Gran Bretagna, respinto l’appello dei genitori di Indi, le macchine che la tengono in vita saranno staccate

Al termine dell’udienza in cui si è discusso della possibilità di trasferire la giurisdizione del caso di Indi Gregory al giudice italiano, la Corte inglese ha fissato entro lunedì il termine per la sospensione dei supporti vitali che tengono in vita la bimba di 8 mesi affetta una grave patologia mitocondriale e che i medici del Queen’s Medical Centre di Nottingham e i giudici britannici considerano terminale. Rigettato, dunque, l’appello dei genitori della piccola che chiedevano di impedire il distacco dalle macchine, anche alla luce delle richieste delle istituzioni italiane -che tramite il governo hanno conferito la cittadinanza a Indi- e della disponibilità dell’ospedale Bambino Gesù di Roma ad accogliere la paziente.

Anche la premier Giorgia Meloni era intervenuta scrivendo al lord cancelliere e segretario di stato per la giustizia del Regno Unito per chiedere una collaborazione ufficiale tra i due paesi  al fine di facilitare il trasferimento di Indi a Roma ai sensi della Convenzione dell’Aia. Ma secondo il giudice inglese Peter Jackson, non solo l’intervento italiano non è nello spirito della Convenzione, ma i tribunali inglesi sono in una posizione migliore per valutare l’interesse superiore della bambina.

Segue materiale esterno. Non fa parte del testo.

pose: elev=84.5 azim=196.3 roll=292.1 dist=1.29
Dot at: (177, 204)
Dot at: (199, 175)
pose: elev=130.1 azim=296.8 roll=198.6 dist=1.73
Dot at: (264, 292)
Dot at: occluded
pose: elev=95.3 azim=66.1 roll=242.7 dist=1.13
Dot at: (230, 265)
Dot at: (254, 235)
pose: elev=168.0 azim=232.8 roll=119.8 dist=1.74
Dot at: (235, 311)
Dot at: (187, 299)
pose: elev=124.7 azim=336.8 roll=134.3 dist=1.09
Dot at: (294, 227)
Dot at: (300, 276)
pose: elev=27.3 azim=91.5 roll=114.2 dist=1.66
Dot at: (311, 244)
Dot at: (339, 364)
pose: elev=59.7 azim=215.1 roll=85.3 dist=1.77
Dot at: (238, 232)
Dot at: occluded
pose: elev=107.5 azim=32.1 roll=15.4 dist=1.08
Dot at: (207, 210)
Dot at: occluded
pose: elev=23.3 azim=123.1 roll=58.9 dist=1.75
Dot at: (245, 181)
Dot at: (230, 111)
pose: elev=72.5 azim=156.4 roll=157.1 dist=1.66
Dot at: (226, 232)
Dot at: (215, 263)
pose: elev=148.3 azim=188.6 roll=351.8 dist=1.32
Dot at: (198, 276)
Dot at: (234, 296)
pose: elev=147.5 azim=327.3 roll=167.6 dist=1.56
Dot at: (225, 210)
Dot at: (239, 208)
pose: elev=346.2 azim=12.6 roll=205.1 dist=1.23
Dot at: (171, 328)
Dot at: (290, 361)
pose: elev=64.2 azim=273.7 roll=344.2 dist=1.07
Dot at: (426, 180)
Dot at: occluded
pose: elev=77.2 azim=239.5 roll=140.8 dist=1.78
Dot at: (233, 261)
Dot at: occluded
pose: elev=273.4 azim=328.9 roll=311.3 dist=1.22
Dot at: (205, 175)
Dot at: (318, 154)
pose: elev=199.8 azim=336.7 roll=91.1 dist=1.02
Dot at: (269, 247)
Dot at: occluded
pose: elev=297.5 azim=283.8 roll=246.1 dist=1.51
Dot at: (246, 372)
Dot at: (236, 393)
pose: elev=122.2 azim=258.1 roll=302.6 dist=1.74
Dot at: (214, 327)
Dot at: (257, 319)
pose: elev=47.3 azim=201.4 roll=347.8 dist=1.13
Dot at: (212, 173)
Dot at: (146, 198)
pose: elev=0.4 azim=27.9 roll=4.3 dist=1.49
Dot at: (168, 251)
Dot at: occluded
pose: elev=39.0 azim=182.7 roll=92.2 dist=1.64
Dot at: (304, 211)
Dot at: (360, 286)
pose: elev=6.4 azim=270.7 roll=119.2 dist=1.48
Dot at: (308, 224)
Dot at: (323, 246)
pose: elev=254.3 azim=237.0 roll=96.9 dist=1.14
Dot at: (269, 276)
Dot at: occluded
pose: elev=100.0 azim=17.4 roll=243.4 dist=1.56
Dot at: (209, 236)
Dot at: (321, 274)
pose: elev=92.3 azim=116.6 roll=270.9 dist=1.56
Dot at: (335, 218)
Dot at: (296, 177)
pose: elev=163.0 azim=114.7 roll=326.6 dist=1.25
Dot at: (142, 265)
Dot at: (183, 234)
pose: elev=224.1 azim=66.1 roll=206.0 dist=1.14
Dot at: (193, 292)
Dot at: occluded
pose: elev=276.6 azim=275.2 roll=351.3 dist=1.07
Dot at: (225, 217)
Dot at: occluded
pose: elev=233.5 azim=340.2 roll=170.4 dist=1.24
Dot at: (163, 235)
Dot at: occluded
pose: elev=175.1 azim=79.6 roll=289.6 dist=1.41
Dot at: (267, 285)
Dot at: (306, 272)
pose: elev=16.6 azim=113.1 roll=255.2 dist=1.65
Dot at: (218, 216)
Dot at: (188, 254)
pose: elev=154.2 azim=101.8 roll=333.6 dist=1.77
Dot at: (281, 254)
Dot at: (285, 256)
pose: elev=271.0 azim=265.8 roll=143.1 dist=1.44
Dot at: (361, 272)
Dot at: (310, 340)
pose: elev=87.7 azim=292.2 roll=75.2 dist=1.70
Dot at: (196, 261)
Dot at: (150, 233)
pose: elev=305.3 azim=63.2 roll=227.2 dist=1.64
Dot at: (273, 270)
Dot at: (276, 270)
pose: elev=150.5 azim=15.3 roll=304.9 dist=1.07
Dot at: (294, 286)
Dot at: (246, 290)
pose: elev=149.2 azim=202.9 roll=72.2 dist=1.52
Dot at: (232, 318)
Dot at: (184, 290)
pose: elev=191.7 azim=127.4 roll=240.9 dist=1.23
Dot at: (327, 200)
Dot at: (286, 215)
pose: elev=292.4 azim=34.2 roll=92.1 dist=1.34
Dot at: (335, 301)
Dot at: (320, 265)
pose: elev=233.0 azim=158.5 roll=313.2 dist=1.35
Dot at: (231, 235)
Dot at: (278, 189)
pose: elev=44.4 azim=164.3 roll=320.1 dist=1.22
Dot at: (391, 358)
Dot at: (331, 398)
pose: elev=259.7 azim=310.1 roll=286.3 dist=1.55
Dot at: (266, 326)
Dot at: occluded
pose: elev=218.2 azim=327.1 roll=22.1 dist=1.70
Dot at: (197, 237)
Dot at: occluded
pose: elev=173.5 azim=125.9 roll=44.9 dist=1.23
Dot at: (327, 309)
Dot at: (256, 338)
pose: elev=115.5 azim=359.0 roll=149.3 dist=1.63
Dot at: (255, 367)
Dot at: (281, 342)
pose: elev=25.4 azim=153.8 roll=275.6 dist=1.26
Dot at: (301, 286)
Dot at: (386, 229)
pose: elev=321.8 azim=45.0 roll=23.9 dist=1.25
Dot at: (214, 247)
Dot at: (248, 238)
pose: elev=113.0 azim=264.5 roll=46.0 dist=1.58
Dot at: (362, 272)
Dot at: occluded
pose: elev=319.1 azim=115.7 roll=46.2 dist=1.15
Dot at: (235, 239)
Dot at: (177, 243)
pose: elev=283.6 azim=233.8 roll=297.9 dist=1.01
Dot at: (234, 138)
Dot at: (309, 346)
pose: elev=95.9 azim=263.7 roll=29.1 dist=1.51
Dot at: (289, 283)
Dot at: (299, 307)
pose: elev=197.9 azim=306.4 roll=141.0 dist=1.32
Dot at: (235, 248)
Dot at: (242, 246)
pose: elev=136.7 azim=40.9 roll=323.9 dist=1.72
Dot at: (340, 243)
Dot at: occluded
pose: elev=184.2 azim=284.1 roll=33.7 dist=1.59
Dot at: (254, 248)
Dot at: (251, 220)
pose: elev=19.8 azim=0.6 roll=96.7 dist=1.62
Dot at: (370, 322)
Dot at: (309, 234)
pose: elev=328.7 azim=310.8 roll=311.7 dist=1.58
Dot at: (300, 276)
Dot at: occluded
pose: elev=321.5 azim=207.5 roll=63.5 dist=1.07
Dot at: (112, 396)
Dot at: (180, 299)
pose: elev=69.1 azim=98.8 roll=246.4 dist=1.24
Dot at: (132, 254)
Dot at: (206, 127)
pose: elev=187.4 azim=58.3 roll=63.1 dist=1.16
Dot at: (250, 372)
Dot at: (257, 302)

Intanto i legali dei genitori, insieme a Pro Vita & Famiglia onlus e all’avvocato Simone Pillon -che stanno seguendo gli sviluppi dal lato italiano della vicenda- fanno sapere di essere al lavoro su altri percorsi, ma il tempo è poco. Negato anche il ritorno a casa, la piccola dovrebbe essere trasferita sabato in un hospice dove trascorrerà le sue ultime ore.